Recopiez à l'identique tout le passage du texte sur le dispositif ASALEE, depuis « À Verdun, le » jusqu'à « de financements sécurisés. ».

» Extrait du texte
⁂
À Verdun, le maire Samuel Hazard a échangé avec des représentants du dispositif ASALEE, confronté à des difficultés financières croissantes. Ce programme, déployé dans de nombreux territoires ruraux, repose sur la coopération entre infirmiers et médecins généralistes pour assurer le suivi des maladies chroniques, la prévention et l’accompagnement des patients. Dans la Meuse, près de 18 000 personnes bénéficient de ce service, devenu un maillon essentiel de l’offre de soins de proximité. Toutefois, l’absence de visibilité budgétaire fragilise son fonctionnement. Plusieurs professionnels de santé poursuivent actuellement leur activité sans rémunération, faute de financements sécurisés.
Un dispositif pour limiter les hospitalisations et les coûts
Cette situation fait peser un risque sur la continuité des soins dans des zones déjà marquées par une démographie médicale sous tension. Elle soulève également des enjeux économiques plus larges, notamment en matière d’organisation du système de santé et de maîtrise des coûts liés aux pathologies chroniques. Les échanges ont mis en évidence la nécessité d’une intervention rapide des pouvoirs publics afin de stabiliser le modèle. L’objectif est de garantir la pérennité de ce dispositif, qui contribue à limiter les hospitalisations et à optimiser les dépenses de santé, tout en assurant un accès aux soins sur l’ensemble du territoire.
⁂
» Données extraites
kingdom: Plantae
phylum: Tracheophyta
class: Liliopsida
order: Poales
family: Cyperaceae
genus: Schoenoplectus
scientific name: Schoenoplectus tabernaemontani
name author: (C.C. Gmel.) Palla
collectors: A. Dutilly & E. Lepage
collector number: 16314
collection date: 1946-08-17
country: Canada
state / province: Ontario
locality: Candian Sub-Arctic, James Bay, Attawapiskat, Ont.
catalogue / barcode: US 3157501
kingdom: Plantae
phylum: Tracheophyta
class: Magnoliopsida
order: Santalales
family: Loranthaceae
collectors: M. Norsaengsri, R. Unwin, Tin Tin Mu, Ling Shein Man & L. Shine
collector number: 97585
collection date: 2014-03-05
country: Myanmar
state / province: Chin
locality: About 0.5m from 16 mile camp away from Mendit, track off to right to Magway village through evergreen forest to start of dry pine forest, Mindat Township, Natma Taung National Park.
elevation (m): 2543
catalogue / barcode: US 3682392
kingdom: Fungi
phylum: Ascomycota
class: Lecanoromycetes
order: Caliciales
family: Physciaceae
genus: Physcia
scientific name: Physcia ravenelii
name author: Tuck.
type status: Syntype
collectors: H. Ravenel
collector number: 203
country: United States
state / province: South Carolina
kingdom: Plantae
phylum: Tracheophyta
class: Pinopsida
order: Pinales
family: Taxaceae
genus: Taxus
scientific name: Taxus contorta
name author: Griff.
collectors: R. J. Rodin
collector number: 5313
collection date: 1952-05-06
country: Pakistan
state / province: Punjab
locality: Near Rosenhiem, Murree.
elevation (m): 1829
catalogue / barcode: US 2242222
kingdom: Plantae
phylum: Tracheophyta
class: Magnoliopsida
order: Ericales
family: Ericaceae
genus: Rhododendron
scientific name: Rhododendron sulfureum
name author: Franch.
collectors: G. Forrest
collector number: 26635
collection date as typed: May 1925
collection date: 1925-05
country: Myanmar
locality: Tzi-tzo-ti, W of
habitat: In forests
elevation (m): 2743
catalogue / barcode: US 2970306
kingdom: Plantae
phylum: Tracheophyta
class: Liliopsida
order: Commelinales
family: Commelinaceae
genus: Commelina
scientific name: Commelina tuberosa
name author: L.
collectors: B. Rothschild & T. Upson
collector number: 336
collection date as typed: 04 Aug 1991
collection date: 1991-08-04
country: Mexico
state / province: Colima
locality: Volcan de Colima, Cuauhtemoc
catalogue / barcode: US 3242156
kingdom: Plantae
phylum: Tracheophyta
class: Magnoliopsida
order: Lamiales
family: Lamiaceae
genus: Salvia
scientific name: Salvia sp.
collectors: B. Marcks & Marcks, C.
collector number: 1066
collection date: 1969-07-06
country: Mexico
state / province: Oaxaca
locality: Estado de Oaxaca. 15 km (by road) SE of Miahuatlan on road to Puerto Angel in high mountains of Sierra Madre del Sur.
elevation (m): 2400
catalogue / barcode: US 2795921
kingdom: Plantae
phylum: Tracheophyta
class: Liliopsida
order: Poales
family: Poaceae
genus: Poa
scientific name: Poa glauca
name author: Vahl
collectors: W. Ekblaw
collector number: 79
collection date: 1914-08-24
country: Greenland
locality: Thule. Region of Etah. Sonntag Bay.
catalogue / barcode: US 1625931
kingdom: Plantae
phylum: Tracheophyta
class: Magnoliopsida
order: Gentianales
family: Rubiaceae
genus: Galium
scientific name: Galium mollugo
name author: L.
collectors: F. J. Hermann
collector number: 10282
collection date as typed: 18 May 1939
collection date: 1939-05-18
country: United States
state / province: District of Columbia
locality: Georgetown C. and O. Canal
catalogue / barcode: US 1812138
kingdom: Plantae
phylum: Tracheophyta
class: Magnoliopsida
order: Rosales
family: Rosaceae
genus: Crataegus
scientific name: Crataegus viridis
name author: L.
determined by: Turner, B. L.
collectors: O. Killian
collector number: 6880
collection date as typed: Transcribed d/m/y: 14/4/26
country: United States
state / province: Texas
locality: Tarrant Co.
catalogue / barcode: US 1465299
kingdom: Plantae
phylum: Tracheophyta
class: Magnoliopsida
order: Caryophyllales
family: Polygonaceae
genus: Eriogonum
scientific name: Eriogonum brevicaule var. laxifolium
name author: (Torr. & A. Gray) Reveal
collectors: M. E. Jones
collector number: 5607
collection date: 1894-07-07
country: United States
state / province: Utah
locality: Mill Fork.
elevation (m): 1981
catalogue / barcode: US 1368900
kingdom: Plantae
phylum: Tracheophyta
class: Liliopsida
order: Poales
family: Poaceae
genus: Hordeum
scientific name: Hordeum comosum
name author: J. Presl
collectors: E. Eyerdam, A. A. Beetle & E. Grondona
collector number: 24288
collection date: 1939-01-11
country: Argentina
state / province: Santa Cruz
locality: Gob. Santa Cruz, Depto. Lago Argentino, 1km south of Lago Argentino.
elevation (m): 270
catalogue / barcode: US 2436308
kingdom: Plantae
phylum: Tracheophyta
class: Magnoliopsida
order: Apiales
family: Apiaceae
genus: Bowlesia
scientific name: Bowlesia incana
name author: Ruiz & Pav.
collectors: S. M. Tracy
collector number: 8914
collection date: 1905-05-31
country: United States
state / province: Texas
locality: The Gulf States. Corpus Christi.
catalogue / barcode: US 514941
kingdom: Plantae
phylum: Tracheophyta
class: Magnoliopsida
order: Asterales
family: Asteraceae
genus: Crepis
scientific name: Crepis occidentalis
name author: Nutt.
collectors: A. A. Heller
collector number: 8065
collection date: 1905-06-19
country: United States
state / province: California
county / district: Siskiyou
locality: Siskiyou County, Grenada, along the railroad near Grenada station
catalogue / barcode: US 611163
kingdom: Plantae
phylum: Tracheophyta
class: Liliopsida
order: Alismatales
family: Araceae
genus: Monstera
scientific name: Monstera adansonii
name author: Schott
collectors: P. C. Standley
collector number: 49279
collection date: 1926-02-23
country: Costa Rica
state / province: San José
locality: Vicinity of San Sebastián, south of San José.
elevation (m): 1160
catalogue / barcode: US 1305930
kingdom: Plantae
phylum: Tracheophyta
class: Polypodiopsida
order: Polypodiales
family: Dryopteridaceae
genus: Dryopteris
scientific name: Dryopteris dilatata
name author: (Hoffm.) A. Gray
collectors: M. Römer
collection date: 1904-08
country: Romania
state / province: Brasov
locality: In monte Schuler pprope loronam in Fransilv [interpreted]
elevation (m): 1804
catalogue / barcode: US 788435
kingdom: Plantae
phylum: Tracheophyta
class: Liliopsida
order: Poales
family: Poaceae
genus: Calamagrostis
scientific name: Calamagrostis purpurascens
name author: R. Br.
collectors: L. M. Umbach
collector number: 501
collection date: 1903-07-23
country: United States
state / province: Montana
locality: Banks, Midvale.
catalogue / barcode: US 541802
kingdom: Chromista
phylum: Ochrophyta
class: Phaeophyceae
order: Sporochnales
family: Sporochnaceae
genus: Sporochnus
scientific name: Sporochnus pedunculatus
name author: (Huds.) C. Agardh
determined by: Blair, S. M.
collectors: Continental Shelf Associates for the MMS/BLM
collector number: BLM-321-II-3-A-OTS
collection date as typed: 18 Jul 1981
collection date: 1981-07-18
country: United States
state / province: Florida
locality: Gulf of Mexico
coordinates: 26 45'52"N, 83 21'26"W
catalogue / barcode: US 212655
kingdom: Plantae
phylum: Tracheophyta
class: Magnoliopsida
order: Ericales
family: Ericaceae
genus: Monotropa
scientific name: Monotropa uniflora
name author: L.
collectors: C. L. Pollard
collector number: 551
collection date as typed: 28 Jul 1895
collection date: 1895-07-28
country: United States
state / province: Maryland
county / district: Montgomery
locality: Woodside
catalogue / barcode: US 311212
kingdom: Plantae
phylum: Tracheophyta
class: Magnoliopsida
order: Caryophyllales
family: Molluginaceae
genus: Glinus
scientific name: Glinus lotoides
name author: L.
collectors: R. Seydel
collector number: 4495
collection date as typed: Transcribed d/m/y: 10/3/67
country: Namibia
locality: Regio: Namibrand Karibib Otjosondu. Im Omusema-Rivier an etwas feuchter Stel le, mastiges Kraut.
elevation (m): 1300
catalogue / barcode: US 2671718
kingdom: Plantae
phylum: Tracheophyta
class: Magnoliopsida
⁂
» Résultat attendu
À Verdun, le maire Samuel Hazard a échangé avec des représentants du dispositif ASALEE, confronté à des difficultés financières croissantes. Ce programme, déployé dans de nombreux territoires ruraux, repose sur la coopération entre infirmiers et médecins généralistes pour assurer le suivi des maladies chroniques, la prévention et l’accompagnement des patients. Dans la Meuse, près de 18 000 personnes bénéficient de ce service, devenu un maillon essentiel de l’offre de soins de proximité. Toutefois, l’absence de visibilité budgétaire fragilise son fonctionnement. Plusieurs professionnels de santé poursuivent actuellement leur activité sans rémunération, faute de financements sécurisés.